Alas! Margaret spoke truly. Arriving at the scaffold, More, after having embraced the executioner and given him a gold angel in token of forgiveness, was beheaded by the same axe, upon the very block on which the head of his friend Rochester had fallen a few hours before.
Thus perished these two illustrious men, the glory and honor of England. Thus began the cruel schism which since then has torn so many children from the church, separated a great number of Christians from the common trunk, and deprived, in the course of centuries, so many souls of the knowledge of the eternal and indivisible truth.

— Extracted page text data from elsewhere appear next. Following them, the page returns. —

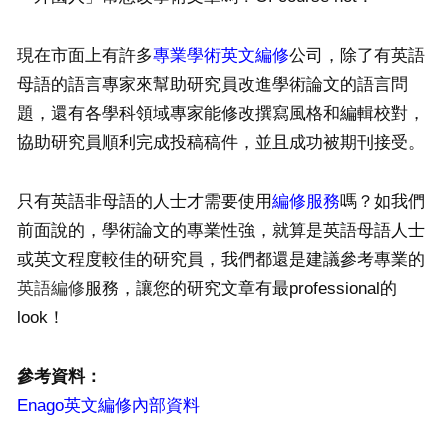
現在市面上有許多
專業學術英文編修
公司，除了有英語
母語的語言專家來幫助研究員改進學術論文的語言問
題，還有各學科領域專家能修改撰寫風格和編輯校對，
協助研究員順利完成投稿稿件，並且成功被期刊接受。
只有英語非母語的人士才需要使用
編修服務
嗎？如我們
前面說的，學術論文的專業性強，就算是英語母語人士
或英文程度較佳的研究員，我們都還是建議參考專業的
英語編修
服務，讓您的研究文章有最professional的
look！
參考資料：
Enago英文編修內部資料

And now, when old England unrolls before the eyes of the eager
explorer of the past the long list of her kings, she places one of her fingers upon the bloody diadem which encircles the brow of Henry VIII., and with the other she points out to the moved heart the spot where, their dust mingled together, sleep within the walls of her most ancient fortress the victims of the fury of this king. For she also, that first cause of so many woes—the young Anne Boleyn, so proud of her fatal beauty—passed from the throne to the scaffold at the very moment when Catherine was dying of misery, pain, and neglect in the depths of an obscure city. The odious Cromwell, who had guided her to that scaffold, was not long in following her, and his ignoble blood was at last brought to expiate in the same place that of the illustrious More.